There are times when debt is necessary, and, on occasion, beneficial. Typically, what is called a “smart debt” is one that leaves you better off financially, because you have an asset that was worth the cost of the loan after you pay it off. For example, a mortgage or student loan is considered smart debt. As a part of practicing good debt management, you need to understand the total cost of a loan (the principal, interest and fees) as well as whether or not the loan will help you or hurt you.
Dumb debt is the easiest type of debt to fall into. It usually results from poor debt management. Buying things on credit that you really cannot afford; taking too long to pay off a debt so you pay an exorbitant amount in interest, sometimes more than the original cost of the item); paying for something long after you no longer use or have it – these are all examples of dumb debt. Because of poor debt management, dumb debt results in stress, a limited budget and the sacrifice of long-term financial goals.
Kids gone, but not out
Even though your children are out of the house and beginning their own careers, you may still have some financial obligation to them. For example, perhaps you are helping them pay off their student loans, or you plan to assist in paying for an upcoming wedding. You need a clear idea of responsible debt management to make sure you handle these expenses smartly. You have the following options for repayment plans if you use PLUS loans (federally sponsored education loans for parents):
- Standard: fixed payments throughout the term
- Graduated: payments that start low and gradually rise
- Extended: payments over a longer timeframe
- Consolidated: simplifying multiple loans into one
Choose the option that does not leave you repaying the loan during your retirement, when your income will be fixed. This step toward debt management can help alleviate some financial burden in the future.
If you plan to pay for a wedding or for a down payment on a house for your kids, set some money aside in an account that is easily available.
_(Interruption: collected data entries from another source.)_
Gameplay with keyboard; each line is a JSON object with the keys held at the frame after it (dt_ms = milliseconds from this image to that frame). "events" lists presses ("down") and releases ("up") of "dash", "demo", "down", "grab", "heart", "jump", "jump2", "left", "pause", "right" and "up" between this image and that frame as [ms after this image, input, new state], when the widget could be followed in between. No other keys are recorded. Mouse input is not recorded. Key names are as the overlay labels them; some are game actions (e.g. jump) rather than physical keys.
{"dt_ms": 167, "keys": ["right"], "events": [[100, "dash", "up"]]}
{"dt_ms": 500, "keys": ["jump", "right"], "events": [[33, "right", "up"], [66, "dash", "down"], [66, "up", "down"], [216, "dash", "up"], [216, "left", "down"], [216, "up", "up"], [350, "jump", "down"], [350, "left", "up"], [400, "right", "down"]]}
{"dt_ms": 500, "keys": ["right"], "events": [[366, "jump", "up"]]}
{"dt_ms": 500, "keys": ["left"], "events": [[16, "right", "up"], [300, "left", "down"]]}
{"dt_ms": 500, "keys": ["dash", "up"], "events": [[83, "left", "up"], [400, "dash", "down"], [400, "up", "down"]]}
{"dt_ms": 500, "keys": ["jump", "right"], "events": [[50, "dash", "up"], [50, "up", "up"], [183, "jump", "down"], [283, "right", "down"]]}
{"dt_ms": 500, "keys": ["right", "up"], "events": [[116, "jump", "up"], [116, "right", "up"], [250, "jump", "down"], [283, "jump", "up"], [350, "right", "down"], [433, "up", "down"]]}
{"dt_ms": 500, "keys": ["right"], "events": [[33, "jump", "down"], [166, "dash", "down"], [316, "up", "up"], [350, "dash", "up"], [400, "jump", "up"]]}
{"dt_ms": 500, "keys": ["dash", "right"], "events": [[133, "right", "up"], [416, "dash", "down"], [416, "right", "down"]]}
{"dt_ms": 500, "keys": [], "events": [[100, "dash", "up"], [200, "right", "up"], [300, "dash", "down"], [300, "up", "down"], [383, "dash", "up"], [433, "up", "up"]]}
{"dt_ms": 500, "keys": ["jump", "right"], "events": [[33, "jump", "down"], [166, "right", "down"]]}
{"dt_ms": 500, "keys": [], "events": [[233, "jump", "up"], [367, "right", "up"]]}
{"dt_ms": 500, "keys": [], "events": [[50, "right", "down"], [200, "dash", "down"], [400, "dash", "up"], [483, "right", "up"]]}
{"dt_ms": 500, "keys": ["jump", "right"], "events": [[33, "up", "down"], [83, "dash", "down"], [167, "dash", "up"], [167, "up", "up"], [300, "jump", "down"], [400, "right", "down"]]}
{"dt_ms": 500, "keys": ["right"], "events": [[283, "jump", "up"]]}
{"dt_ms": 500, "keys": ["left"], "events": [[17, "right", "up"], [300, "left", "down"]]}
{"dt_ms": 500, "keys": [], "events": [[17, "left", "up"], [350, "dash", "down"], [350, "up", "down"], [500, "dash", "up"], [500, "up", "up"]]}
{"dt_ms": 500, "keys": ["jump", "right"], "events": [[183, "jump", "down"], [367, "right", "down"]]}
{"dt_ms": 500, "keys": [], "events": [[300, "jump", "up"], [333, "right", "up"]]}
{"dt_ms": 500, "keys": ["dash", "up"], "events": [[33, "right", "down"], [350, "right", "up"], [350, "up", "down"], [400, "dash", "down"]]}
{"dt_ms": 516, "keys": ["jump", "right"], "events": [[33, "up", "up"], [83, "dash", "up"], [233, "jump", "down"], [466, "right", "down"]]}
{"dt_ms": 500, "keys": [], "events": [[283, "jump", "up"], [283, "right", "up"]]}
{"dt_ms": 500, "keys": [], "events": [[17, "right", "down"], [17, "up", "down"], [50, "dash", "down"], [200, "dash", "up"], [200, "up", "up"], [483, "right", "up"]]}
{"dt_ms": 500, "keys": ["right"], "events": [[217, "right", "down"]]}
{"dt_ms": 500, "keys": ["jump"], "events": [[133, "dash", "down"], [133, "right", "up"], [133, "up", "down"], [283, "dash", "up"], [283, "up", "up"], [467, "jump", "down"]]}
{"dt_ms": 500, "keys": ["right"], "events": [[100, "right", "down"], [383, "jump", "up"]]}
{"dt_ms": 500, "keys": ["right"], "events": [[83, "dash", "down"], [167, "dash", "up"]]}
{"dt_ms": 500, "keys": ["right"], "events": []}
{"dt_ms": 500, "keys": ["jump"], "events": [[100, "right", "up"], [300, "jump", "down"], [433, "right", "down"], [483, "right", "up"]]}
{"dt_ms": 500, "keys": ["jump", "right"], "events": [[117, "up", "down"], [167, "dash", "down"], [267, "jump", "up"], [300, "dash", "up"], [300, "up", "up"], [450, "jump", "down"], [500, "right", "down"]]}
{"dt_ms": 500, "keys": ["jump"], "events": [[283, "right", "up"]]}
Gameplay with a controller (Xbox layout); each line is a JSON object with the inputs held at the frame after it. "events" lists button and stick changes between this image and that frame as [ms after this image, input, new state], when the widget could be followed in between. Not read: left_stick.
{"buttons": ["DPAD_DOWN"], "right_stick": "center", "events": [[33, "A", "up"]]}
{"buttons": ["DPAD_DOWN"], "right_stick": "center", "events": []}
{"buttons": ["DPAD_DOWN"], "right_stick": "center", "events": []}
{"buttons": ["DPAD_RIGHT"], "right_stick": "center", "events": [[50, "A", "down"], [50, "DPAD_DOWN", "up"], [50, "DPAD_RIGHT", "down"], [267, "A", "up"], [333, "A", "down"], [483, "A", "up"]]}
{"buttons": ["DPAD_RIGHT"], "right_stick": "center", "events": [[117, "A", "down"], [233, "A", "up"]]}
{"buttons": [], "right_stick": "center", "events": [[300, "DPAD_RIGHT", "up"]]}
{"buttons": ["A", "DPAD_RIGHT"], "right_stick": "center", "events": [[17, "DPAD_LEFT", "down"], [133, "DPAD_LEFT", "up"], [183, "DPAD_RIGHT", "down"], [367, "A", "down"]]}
If you need it to help your kids, it will be there for you. If they wind up not needing your help after all, then you have extra savings for your retirement or a vacation.
Your own parents
Your own parents may be in more need of help at this stage. Careful debt management can help you prepare for this. Talk with your parents so you know what financial resources they have available to provide for their needs. This can help you manage your debt so you know how much they have for their needs and how much you may need to contribute. Although these conversations can be difficult, they are a necessary part of responsible debt management.
Downsizing your home
The home that met your needs for many years may now seem cavernous. It may also cost too much to maintain, and come with too large a mortgage payment. Consider downsizing, a great step in debt management. Buying a home that is smaller and less expensive may make it easier for you to save for your rapidly approaching retirement. You can use the home equity in your current home toward the new house to make it cost much less, or you can split it up and use some as a down payment and some as an injection into your retirement savings.